# Data for this exercise:
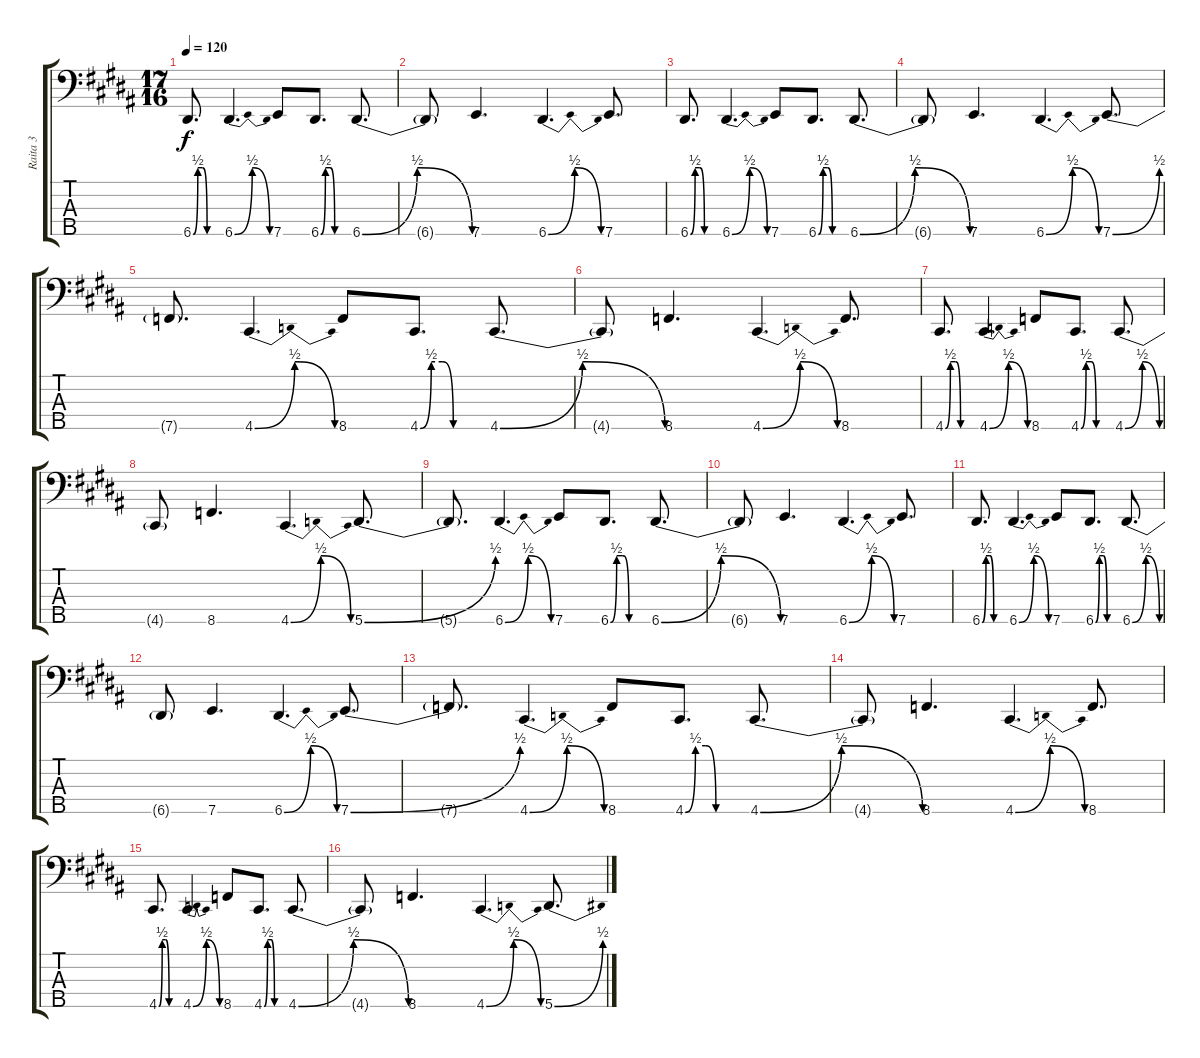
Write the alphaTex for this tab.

\track ("Raita 3" "Raita 3") {instrument slapbass2}
\staff {score tabs}
\tuning (G2 D2 A1 E1 A0) {hide}
\ts (17 16)
\tempo 120
\clef f4
\ks g#minor
6.5{be (custom 0 0 10 2 20 2 30 0 60 0)}.8{d dy f} 6.5{be (bendrelease 0 0 10 2 20 2 60 0)}.4{d} 7.5.8 6.5{be (custom 0 0 10 2 20 2 30 0 60 0)}.8{d} 6.5{be (bendrelease 0 0 10 2 20 2 60 0)}.8{d} |
6.5{t}.8 7.5.4{d} 6.5{be (bendrelease 0 0 10 2 20 2 60 0)}.4{d} 7.5.8{d} |
6.5{be (custom 0 0 10 2 20 2 30 0 60 0)}.8{d} 6.5{be (bendrelease 0 0 10 2 20 2 60 0)}.4{d} 7.5.8 6.5{be (custom 0 0 10 2 20 2 30 0 60 0)}.8{d} 6.5{be (bendrelease 0 0 10 2 20 2 60 0)}.8{d} |
6.5{t}.8 7.5.4{d} 6.5{be (bendrelease 0 0 10 2 20 2 60 0)}.4{d} 7.5{be (bend 0 0 60 2)}.8{d} |
7.5{t}.8{d} 4.5{be (bendrelease 0 0 10 2 20 2 60 0)}.4{d} 8.5.8 4.5{be (custom 0 0 10 2 20 2 30 0 60 0)}.8{d} 4.5{be (bendrelease 0 0 10 2 20 2 60 0)}.8{d} |
4.5{t}.8 8.5.4{d} 4.5{be (bendrelease 0 0 10 2 20 2 60 0)}.4{d} 8.5.8{d} |
4.5{be (custom 0 0 10 2 20 2 30 0 60 0)}.8{d} 4.5{be (bendrelease 0 0 10 2 20 2 60 0)}.4{d} 8.5.8 4.5{be (custom 0 0 10 2 20 2 30 0 60 0)}.8{d} 4.5{be (bendrelease 0 0 10 2 20 2 60 0)}.8{d} |
4.5{t}.8 8.5.4{d} 4.5{be (bendrelease 0 0 10 2 20 2 60 0)}.4{d} 5.5{be (bend 0 0 60 2)}.8{d} |
5.5{t}.8{d} 6.5{be (bendrelease 0 0 10 2 20 2 60 0)}.4{d} 7.5.8 6.5{be (custom 0 0 10 2 20 2 30 0 60 0)}.8{d} 6.5{be (bendrelease 0 0 10 2 20 2 60 0)}.8{d} |
6.5{t}.8 7.5.4{d} 6.5{be (bendrelease 0 0 10 2 20 2 60 0)}.4{d} 7.5.8{d} |
6.5{be (custom 0 0 10 2 20 2 30 0 60 0)}.8{d} 6.5{be (bendrelease 0 0 10 2 20 2 60 0)}.4{d} 7.5.8 6.5{be (custom 0 0 10 2 20 2 30 0 60 0)}.8{d} 6.5{be (bendrelease 0 0 10 2 20 2 60 0)}.8{d} |
6.5{t}.8 7.5.4{d} 6.5{be (bendrelease 0 0 10 2 20 2 60 0)}.4{d} 7.5{be (bend 0 0 60 2)}.8{d} |
7.5{t}.8{d} 4.5{be (bendrelease 0 0 10 2 20 2 60 0)}.4{d} 8.5.8 4.5{be (custom 0 0 10 2 20 2 30 0 60 0)}.8{d} 4.5{be (bendrelease 0 0 10 2 20 2 60 0)}.8{d} |
4.5{t}.8 8.5.4{d} 4.5{be (bendrelease 0 0 10 2 20 2 60 0)}.4{d} 8.5.8{d} |
4.5{be (custom 0 0 10 2 20 2 30 0 60 0)}.8{d} 4.5{be (bendrelease 0 0 10 2 20 2 60 0)}.4{d} 8.5.8 4.5{be (custom 0 0 10 2 20 2 30 0 60 0)}.8{d} 4.5{be (bendrelease 0 0 10 2 20 2 60 0)}.8{d} |
4.5{t}.8 8.5.4{d} 4.5{be (bendrelease 0 0 10 2 20 2 60 0)}.4{d} 5.5{be (bend 0 0 60 2)}.8{d}
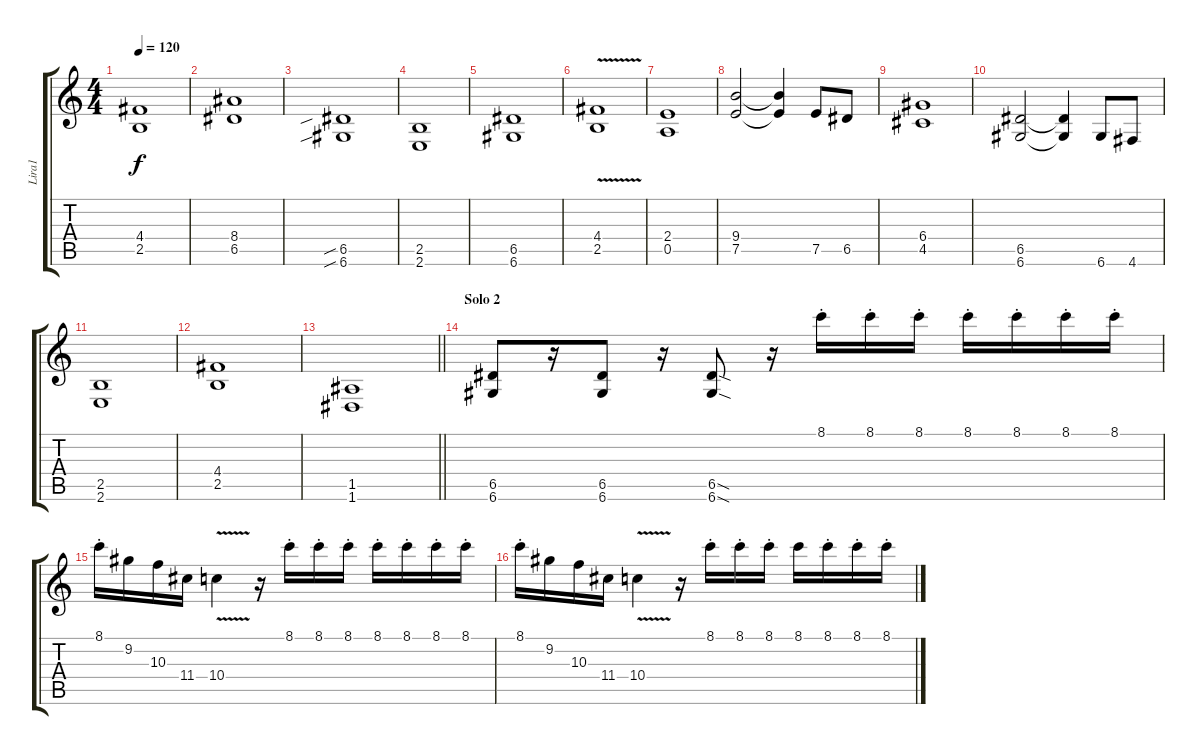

# Your goal:
Pull out each line of the listing above that contains the string "Raita".

# Response:
\track ("Raita 3" "Raita 3") {instrument slapbass2}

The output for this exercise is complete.